[Begin STORED DATA]

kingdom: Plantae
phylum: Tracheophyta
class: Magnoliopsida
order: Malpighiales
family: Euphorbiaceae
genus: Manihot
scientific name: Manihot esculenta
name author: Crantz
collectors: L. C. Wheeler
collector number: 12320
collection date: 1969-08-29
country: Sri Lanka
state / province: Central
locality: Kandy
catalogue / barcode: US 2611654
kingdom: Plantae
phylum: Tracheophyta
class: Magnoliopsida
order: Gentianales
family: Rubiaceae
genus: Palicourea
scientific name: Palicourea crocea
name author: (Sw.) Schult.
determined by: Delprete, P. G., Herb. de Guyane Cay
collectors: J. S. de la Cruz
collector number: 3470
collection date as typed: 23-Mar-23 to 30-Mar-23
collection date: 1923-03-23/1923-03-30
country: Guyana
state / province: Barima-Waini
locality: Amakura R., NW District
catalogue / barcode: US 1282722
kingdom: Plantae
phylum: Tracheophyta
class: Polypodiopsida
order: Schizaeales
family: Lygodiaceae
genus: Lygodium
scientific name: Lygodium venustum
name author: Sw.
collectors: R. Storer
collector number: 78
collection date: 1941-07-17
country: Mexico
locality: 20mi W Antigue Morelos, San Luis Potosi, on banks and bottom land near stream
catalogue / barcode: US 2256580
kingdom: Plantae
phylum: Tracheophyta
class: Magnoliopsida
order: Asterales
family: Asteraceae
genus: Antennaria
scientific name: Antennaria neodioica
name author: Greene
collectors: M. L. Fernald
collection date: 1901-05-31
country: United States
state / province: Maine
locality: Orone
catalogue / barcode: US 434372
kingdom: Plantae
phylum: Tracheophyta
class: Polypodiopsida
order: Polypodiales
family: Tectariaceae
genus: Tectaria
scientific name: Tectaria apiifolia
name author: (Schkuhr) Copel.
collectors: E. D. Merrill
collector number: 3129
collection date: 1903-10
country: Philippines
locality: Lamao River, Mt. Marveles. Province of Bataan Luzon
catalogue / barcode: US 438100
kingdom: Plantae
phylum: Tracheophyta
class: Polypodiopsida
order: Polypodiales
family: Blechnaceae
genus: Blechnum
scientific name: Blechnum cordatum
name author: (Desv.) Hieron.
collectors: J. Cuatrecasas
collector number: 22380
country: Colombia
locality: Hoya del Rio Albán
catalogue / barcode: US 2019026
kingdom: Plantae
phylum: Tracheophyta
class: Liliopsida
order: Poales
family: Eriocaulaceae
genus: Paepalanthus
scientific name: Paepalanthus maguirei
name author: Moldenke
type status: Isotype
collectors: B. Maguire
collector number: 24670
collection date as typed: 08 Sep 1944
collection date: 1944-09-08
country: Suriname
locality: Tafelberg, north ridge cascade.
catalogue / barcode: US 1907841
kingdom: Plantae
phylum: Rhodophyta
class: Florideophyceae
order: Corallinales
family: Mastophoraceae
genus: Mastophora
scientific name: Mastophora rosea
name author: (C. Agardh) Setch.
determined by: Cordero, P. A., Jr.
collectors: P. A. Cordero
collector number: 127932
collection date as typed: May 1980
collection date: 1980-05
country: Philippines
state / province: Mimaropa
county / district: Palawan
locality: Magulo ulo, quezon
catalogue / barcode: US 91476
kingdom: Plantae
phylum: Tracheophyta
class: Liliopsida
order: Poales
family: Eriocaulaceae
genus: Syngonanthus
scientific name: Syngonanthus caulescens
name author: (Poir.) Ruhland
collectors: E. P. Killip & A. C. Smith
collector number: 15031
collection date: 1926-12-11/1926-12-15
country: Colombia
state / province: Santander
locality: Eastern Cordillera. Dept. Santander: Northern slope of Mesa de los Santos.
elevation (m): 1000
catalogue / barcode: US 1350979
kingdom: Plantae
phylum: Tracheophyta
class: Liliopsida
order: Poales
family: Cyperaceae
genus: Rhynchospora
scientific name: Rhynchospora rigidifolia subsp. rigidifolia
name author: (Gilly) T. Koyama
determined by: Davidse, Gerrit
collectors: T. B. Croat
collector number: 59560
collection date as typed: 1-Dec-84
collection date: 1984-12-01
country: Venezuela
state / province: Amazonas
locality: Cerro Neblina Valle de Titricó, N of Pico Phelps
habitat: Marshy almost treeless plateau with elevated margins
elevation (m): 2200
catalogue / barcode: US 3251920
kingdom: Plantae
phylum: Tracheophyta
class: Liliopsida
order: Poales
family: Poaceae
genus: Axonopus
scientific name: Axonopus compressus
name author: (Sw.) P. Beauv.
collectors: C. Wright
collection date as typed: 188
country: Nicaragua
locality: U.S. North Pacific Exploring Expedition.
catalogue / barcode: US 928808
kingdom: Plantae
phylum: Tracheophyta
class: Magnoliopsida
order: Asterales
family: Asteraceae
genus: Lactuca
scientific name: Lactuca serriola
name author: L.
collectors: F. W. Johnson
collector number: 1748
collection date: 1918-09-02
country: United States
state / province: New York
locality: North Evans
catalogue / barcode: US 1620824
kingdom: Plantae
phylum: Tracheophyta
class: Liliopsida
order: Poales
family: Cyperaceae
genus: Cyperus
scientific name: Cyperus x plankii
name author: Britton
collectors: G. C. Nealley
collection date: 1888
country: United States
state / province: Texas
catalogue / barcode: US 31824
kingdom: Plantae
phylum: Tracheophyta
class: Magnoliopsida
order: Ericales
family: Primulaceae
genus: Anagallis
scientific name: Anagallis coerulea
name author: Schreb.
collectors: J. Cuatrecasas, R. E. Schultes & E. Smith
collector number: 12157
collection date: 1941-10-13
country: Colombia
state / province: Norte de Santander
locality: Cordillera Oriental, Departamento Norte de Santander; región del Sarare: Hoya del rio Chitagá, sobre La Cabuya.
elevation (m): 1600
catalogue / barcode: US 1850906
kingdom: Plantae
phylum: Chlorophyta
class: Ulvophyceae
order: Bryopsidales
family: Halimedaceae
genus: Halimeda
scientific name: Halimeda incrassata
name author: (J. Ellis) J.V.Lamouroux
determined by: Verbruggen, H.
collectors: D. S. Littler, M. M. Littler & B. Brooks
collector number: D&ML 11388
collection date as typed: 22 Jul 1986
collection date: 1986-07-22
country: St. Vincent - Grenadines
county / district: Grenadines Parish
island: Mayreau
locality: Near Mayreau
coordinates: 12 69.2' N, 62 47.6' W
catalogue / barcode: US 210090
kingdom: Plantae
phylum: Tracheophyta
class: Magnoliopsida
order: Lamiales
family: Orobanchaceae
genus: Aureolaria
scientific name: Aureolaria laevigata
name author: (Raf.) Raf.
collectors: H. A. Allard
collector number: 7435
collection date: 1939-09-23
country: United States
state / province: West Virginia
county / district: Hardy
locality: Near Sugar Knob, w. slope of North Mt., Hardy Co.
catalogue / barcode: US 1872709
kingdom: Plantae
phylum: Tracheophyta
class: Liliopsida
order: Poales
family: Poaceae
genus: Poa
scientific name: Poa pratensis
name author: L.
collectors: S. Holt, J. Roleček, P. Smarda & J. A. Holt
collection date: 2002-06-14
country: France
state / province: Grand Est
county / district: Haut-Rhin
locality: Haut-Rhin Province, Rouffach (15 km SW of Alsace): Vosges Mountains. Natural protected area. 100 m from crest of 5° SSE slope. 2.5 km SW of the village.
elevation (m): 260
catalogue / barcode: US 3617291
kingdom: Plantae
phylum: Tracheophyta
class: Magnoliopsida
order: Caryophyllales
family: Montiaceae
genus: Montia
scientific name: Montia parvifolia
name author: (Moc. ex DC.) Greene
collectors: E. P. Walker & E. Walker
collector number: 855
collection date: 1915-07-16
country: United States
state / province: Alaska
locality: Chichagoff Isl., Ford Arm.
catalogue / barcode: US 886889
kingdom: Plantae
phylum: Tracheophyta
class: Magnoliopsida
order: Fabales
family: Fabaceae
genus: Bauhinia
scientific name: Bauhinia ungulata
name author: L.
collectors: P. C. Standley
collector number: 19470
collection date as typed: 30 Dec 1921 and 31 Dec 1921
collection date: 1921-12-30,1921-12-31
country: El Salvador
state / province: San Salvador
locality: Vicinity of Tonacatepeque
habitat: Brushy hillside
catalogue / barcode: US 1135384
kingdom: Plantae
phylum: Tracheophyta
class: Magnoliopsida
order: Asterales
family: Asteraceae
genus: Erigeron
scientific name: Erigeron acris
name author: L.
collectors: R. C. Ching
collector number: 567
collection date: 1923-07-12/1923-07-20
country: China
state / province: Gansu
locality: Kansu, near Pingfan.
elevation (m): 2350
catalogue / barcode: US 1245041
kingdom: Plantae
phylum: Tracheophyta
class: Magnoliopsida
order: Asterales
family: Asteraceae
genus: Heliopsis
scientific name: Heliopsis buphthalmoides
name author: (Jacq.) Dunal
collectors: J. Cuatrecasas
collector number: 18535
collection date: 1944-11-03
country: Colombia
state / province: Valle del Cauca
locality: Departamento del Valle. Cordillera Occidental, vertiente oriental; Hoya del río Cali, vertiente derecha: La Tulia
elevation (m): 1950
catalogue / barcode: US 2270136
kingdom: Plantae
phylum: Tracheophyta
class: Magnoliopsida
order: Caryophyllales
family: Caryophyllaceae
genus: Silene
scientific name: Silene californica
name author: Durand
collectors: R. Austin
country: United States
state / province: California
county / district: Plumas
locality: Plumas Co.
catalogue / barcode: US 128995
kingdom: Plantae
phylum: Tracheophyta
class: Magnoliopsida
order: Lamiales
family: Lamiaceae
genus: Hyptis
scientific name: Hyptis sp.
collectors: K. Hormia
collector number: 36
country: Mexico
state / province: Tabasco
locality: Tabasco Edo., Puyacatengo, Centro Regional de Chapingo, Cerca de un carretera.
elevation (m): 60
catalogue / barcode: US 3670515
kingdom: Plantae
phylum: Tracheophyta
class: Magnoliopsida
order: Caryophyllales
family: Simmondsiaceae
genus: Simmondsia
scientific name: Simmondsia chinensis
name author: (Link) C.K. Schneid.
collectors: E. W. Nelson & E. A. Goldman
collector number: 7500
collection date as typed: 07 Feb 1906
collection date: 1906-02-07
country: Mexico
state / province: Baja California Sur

[End STORED DATA]

§ TASK INSTRUCTIONS:
Rewrite the part of the rows that opens with the line containing "locality: Lamao River, Mt." and closes with the line containing "collection date as typed: 08 Sep 1944", renaming "catalogue / barcode" to "catalog number" and changing nothing else.

§ CORRECT OUTPUT:
locality: Lamao River, Mt. Marveles. Province of Bataan Luzon
catalog number: US 438100
kingdom: Plantae
phylum: Tracheophyta
class: Polypodiopsida
order: Polypodiales
family: Blechnaceae
genus: Blechnum
scientific name: Blechnum cordatum
name author: (Desv.) Hieron.
collectors: J. Cuatrecasas
collector number: 22380
country: Colombia
locality: Hoya del Rio Albán
catalog number: US 2019026
kingdom: Plantae
phylum: Tracheophyta
class: Liliopsida
order: Poales
family: Eriocaulaceae
genus: Paepalanthus
scientific name: Paepalanthus maguirei
name author: Moldenke
type status: Isotype
collectors: B. Maguire
collector number: 24670
collection date as typed: 08 Sep 1944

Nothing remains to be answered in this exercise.